When Sharon Solarz (Susan Sarandon) is captured by the FBI at a random gas station in New York state for a crime committed decades before, it kicks off a renewed interest in her case. A former member of the Weather Underground, Sharon and three other pals knocked over a bank back in their heyday, killing an innocent guard in the process. One of her cohorts was captured long ago, but two remain on the run, even decades later. If Sharon could hide out and live a seemingly normal life (nice husband, nice kids, nice house), who’s to say what happened to Nick Sloan and Mimi Lurie?
Working off a scant lead, just a name really, Ben begins unraveling the twisted tale of the robbery gone bad, the people who committed it, and the system that set them up for such a nightmare. At the center of it is local lawyer Jim Grant (Redford), a recent widower just trying to get his kid to school on time. Jim didn’t help Sharon before her arrest, but why would a small town lawyer like Jim Grant even get mentioned in the same breath as a criminal like Sharon Solarz? Well. You know. Probably. Jim’s real role in the film (and the crime) is obvious enough, but Redford’s film does include some unexpected turns and some big revelations, more than enough to recommend The Company You Keep to cinephiles looking for a chewy drama.
It’s no surprise that Redford managed to corral a stunning array of talents for the film – The Company You Keep is the type of production that’s populated almost exclusively with big stars and “hey, look, it’s that guy!” talents. Sarandon may start the film, and she may get one hell of a big scene, but the rest of the film is so packed with stars that it’s no wonder we see little of her after her and LaBeouf’s sole tête-à-tête. The rest of the film’s cast includes Julie Christie, Nick Nolte, Chris Cooper, Stanley Tucci, Richard Jenkins, Terrence Howard, Anna Kendrick, Brendan Gleeson, Brit Marling, Sam Elliot, Stephen Root, and more (seriously, somehow, still more). While most of the film’s stars are afforded precious little screen time, they all add to its punch and provide welcome relief when Redford gets bogged down with his own production. LaBeouf, of course, is doing the only kind of work he really should these days – head down, smart, quick.
The Company You Keep takes too long to really get to the meat of its story and settle into itself, however, with a meandering first act that wanders and wonders in equal measure. Redford surely means to convey mystery and intrigue with the slow burn, but his ploy wears thin and the audience is left wanting things to really kick up a notch long before they do. But Redford does ultimately push things into territory that closely resembles a thriller, far more than just a standard issue drama.
The last hour of The Company You Keep is tense and taunt, even as Redford attempts to pull us into an apparent “twist” that most audience members will see coming from a mile away. That twist isn’t the point of the film, not really, so it’s heartening when Redford partially abandons it to focus more on the full scope of morality and justice at the heart of the film.
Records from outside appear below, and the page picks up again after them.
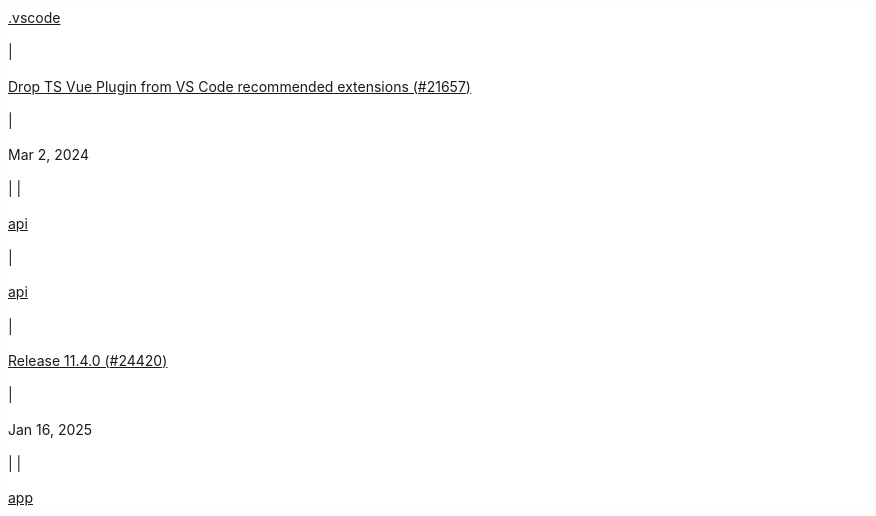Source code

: [.vscode](https://github.com/directus/directus/tree/main/.vscode ".vscode")







 | 

[Drop TS Vue Plugin from VS Code recommended extensions (](https://github.com/directus/directus/commit/8e168c0c0e6ad22b1cc629b1db2562cf42e53a3d "Drop TS Vue Plugin from VS Code recommended extensions (#21657)")[#21657](https://github.com/directus/directus/pull/21657)[)](https://github.com/directus/directus/commit/8e168c0c0e6ad22b1cc629b1db2562cf42e53a3d "Drop TS Vue Plugin from VS Code recommended extensions (#21657)")



 | 

Mar 2, 2024

 |
| 

[api](https://github.com/directus/directus/tree/main/api "api")







 | 

[api](https://github.com/directus/directus/tree/main/api "api")







 | 

[Release 11.4.0 (](https://github.com/directus/directus/commit/a799fcb86302ce8c7856dd55106a503a2a32308a "Release 11.4.0 (#24420)")[#24420](https://github.com/directus/directus/pull/24420)[)](https://github.com/directus/directus/commit/a799fcb86302ce8c7856dd55106a503a2a32308a "Release 11.4.0 (#24420)")



 | 

Jan 16, 2025

 |
| 

[app](https://github.com/directus/directus/tree/main/app "app")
Better still is the film’s ending – a stickler that’s far more than the sum of its parts, a meditative experience that will likely leave audiences with very mixed feelings, in the best possible way.
The Upside: Stellar performances by a solid cast, the type of old school dramatic thriller we rarely get to see.
The Downside: An obvious twist dilutes the film’s inherent action, the first half frequently drags, could stand to be more tightly wound.
On the Side: The film is based on Neil Gordon’s novel of the same name – loosely based, in fact, as the source material is formatted as a series of emails from different people, all addressed to Nick’s youngest daughter Isabel, who is a minor character in the final film.